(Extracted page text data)
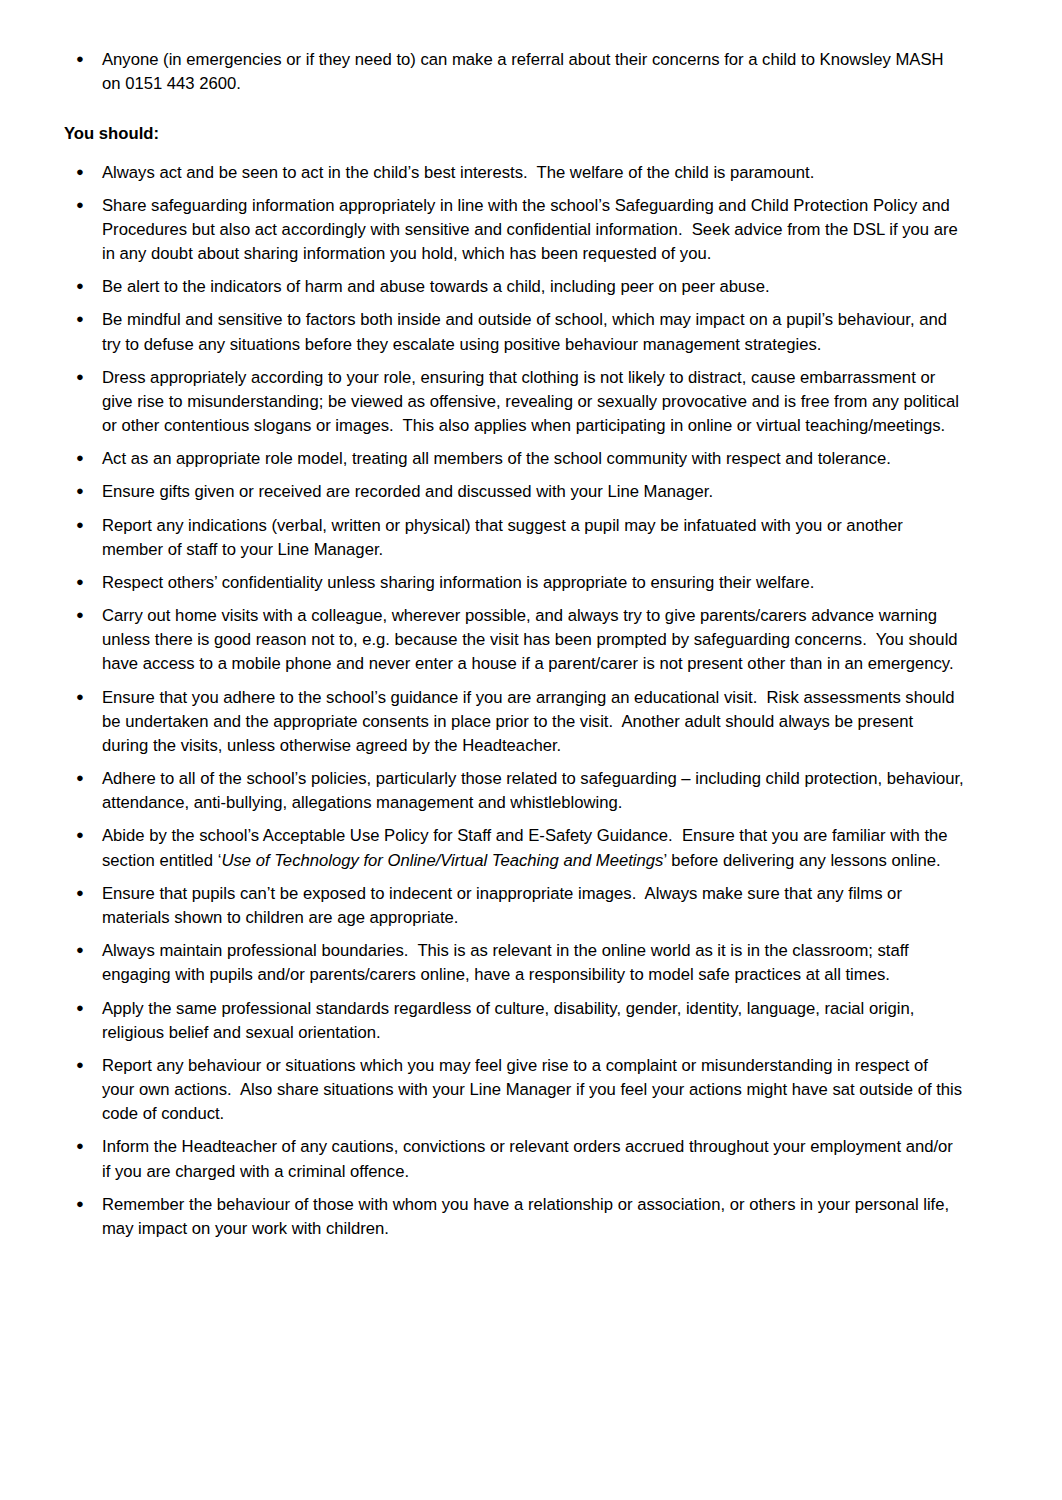Anyone (in emergencies or if they need to) can make a referral about their concerns for a child to Knowsley MASH on 0151 443 2600.
You should:
Always act and be seen to act in the child’s best interests. The welfare of the child is paramount.
Share safeguarding information appropriately in line with the school’s Safeguarding and Child Protection Policy and Procedures but also act accordingly with sensitive and confidential information. Seek advice from the DSL if you are in any doubt about sharing information you hold, which has been requested of you.
Be alert to the indicators of harm and abuse towards a child, including peer on peer abuse.
Be mindful and sensitive to factors both inside and outside of school, which may impact on a pupil’s behaviour, and try to defuse any situations before they escalate using positive behaviour management strategies.
Dress appropriately according to your role, ensuring that clothing is not likely to distract, cause embarrassment or give rise to misunderstanding; be viewed as offensive, revealing or sexually provocative and is free from any political or other contentious slogans or images. This also applies when participating in online or virtual teaching/meetings.
Act as an appropriate role model, treating all members of the school community with respect and tolerance.
Ensure gifts given or received are recorded and discussed with your Line Manager.
Report any indications (verbal, written or physical) that suggest a pupil may be infatuated with you or another member of staff to your Line Manager.
Respect others’ confidentiality unless sharing information is appropriate to ensuring their welfare.
Carry out home visits with a colleague, wherever possible, and always try to give parents/carers advance warning unless there is good reason not to, e.g. because the visit has been prompted by safeguarding concerns. You should have access to a mobile phone and never enter a house if a parent/carer is not present other than in an emergency.
Ensure that you adhere to the school’s guidance if you are arranging an educational visit. Risk assessments should be undertaken and the appropriate consents in place prior to the visit. Another adult should always be present during the visits, unless otherwise agreed by the Headteacher.
Adhere to all of the school’s policies, particularly those related to safeguarding – including child protection, behaviour, attendance, anti-bullying, allegations management and whistleblowing.
Abide by the school’s Acceptable Use Policy for Staff and E-Safety Guidance. Ensure that you are familiar with the section entitled ‘Use of Technology for Online/Virtual Teaching and Meetings’ before delivering any lessons online.
Ensure that pupils can’t be exposed to indecent or inappropriate images. Always make sure that any films or materials shown to children are age appropriate.
Always maintain professional boundaries. This is as relevant in the online world as it is in the classroom; staff engaging with pupils and/or parents/carers online, have a responsibility to model safe practices at all times.
Apply the same professional standards regardless of culture, disability, gender, identity, language, racial origin, religious belief and sexual orientation.
Report any behaviour or situations which you may feel give rise to a complaint or misunderstanding in respect of your own actions. Also share situations with your Line Manager if you feel your actions might have sat outside of this code of conduct.
Inform the Headteacher of any cautions, convictions or relevant orders accrued throughout your employment and/or if you are charged with a criminal offence.
Remember the behaviour of those with whom you have a relationship or association, or others in your personal life, may impact on your work with children.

» Assigned task:
Could you reproduce the data above exactly, without its pictures?

» Answer box:
Anyone (in emergencies or if they need to) can make a referral about their concerns for a child to Knowsley MASH on 0151 443 2600.
You should:
Always act and be seen to act in the child’s best interests. The welfare of the child is paramount.
Share safeguarding information appropriately in line with the school’s Safeguarding and Child Protection Policy and Procedures but also act accordingly with sensitive and confidential information. Seek advice from the DSL if you are in any doubt about sharing information you hold, which has been requested of you.
Be alert to the indicators of harm and abuse towards a child, including peer on peer abuse.
Be mindful and sensitive to factors both inside and outside of school, which may impact on a pupil’s behaviour, and try to defuse any situations before they escalate using positive behaviour management strategies.
Dress appropriately according to your role, ensuring that clothing is not likely to distract, cause embarrassment or give rise to misunderstanding; be viewed as offensive, revealing or sexually provocative and is free from any political or other contentious slogans or images. This also applies when participating in online or virtual teaching/meetings.
Act as an appropriate role model, treating all members of the school community with respect and tolerance.
Ensure gifts given or received are recorded and discussed with your Line Manager.
Report any indications (verbal, written or physical) that suggest a pupil may be infatuated with you or another member of staff to your Line Manager.
Respect others’ confidentiality unless sharing information is appropriate to ensuring their welfare.
Carry out home visits with a colleague, wherever possible, and always try to give parents/carers advance warning unless there is good reason not to, e.g. because the visit has been prompted by safeguarding concerns. You should have access to a mobile phone and never enter a house if a parent/carer is not present other than in an emergency.
Ensure that you adhere to the school’s guidance if you are arranging an educational visit. Risk assessments should be undertaken and the appropriate consents in place prior to the visit. Another adult should always be present during the visits, unless otherwise agreed by the Headteacher.
Adhere to all of the school’s policies, particularly those related to safeguarding – including child protection, behaviour, attendance, anti-bullying, allegations management and whistleblowing.
Abide by the school’s Acceptable Use Policy for Staff and E-Safety Guidance. Ensure that you are familiar with the section entitled ‘Use of Technology for Online/Virtual Teaching and Meetings’ before delivering any lessons online.
Ensure that pupils can’t be exposed to indecent or inappropriate images. Always make sure that any films or materials shown to children are age appropriate.
Always maintain professional boundaries. This is as relevant in the online world as it is in the classroom; staff engaging with pupils and/or parents/carers online, have a responsibility to model safe practices at all times.
Apply the same professional standards regardless of culture, disability, gender, identity, language, racial origin, religious belief and sexual orientation.
Report any behaviour or situations which you may feel give rise to a complaint or misunderstanding in respect of your own actions. Also share situations with your Line Manager if you feel your actions might have sat outside of this code of conduct.
Inform the Headteacher of any cautions, convictions or relevant orders accrued throughout your employment and/or if you are charged with a criminal offence.
Remember the behaviour of those with whom you have a relationship or association, or others in your personal life, may impact on your work with children.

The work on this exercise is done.